An Englishman In New York: Photographs By Jason Bell features a series of previously unseen portraits inspired by the 120,000 British men and women currently living in New York City. Jason Bell has lived between London and New York since 2003, and whilst shooting an assignment for American Vogue about anglophilia with English models in an English tearoom, he became interested in investigating the English people resident in the city. He went on to identify and photograph a cross-section of the leading British born figures living in New York, in locations appropriate to them. The 20 portraits on display include Thomas P Campbell, the director of the Metropolitan Museum of Art; writer Zoe Heller, on her stoop in Tribeca; artist Cecily Brown in her Flat Iron studio; Nicola Perry in her Tea and Sympathy teashop; lingerie designer Jana Kennedy in her cramped apartment workroom; musician Sting in Central Park; director Stephen Daldry in front of the theatre where Billy Elliott is playing; journalist and television presenter Tom Brook in Times Square; actress Kate Winslet on her roof terrace; model Lily Donaldson in Tomkins Square Park; Simon Noonan, Barney's window dresser and television pundit in a window display; Vanity Fair contributing editor Vicky Ward sunbathing in Hudson River Park; Sean Kavanagh-Dowsett in his A Salt & Battery fish and chip shop; and historian Simon Schama at the Columbia University subway station; plus the less well known helicopter pilot, spray tanner, deep-sea diver, detective, plumber, cab driver and rat-catcher.

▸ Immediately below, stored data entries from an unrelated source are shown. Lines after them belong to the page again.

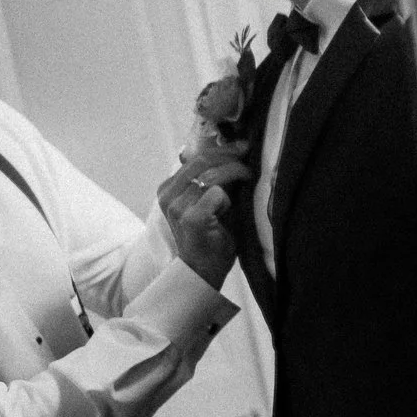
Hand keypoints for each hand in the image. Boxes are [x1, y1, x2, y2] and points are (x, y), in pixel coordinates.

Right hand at [156, 154, 249, 287]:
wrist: (203, 270)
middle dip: (231, 155)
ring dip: (235, 174)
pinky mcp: (191, 218)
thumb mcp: (210, 200)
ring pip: (212, 175)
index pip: (196, 158)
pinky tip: (228, 210)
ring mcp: (177, 207)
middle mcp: (168, 195)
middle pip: (203, 161)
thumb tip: (232, 148)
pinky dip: (229, 198)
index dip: (222, 149)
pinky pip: (217, 193)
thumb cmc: (211, 235)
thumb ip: (214, 177)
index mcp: (168, 188)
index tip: (242, 146)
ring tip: (247, 178)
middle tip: (248, 155)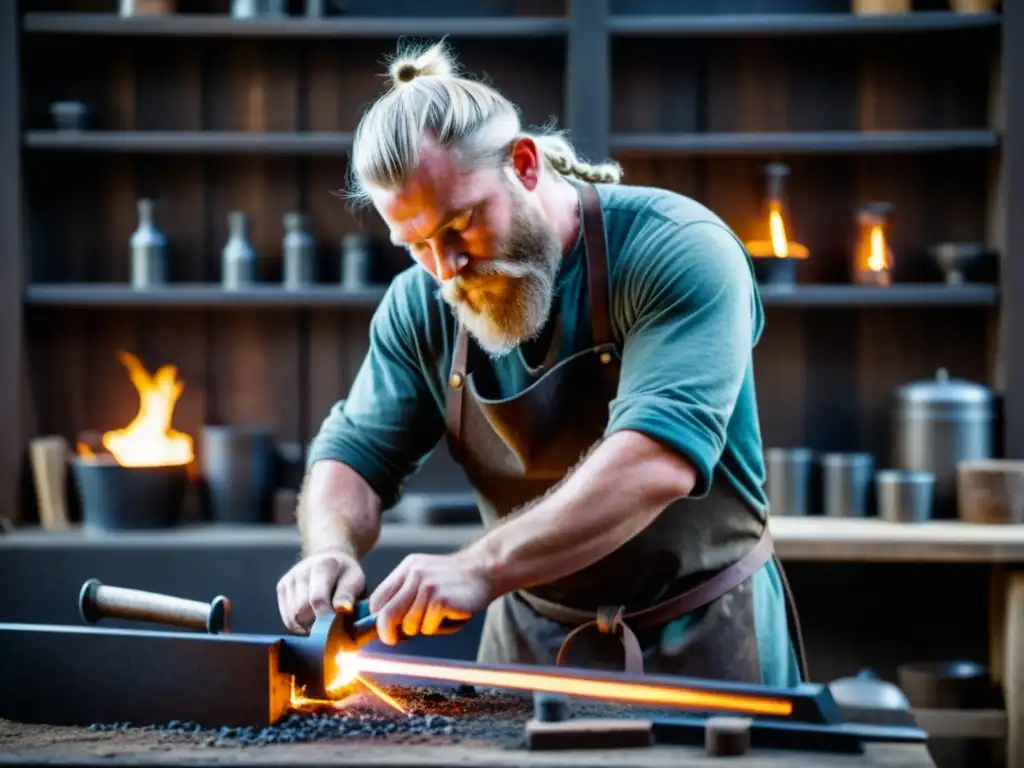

National Portrait Gallery until 17th April.

Psychoanalysis: The Unconscious In Everyday Life explores the workings of the unconscious mind, and the contribution of psychoanalysis to the understanding of the mind and culture. The exhibition aims to examine the broad contemporary relevance of psychoanalysis in a way that is accessible to a wide audience. It focuses on a key concept of psychoanalysis: how the unconscious can be interpreted through everyday experiences, and in artefacts, both historical and contemporary. This is done through a range of modern and historical objects, contemporary artworks and digital animation. Notable objects include: a selection of Sigmund Freud's personal collection of Ancient Greek and Roman antiquities, which surrounded the psychoanalyst in his consulting room; body casts of masks, feet, eyes and phalluses from the museum's collection that are not usually on public view; a selection of drawings from one of the most famous case studies by Melanie Klein, the pioneer of child analysis, which have never been on public display before; an array of everyday things old and new, whose hidden associations and unconscious meanings are unravelled by the voices of leading psychoanalysts; and artworks by contemporary artists Arnold Dreyblatt, Mona Hatoum, Joseph Kosuth, Grayson Perry,Tim Noble and Sue Webster, Carlo Zanni, Sonny Sanjay Vadgama, Kristian de la Riva, Amelie von Harrach and Damian Le Sueur, which take inspiration from psychoanalytical ideas. Science Museum until 15th April.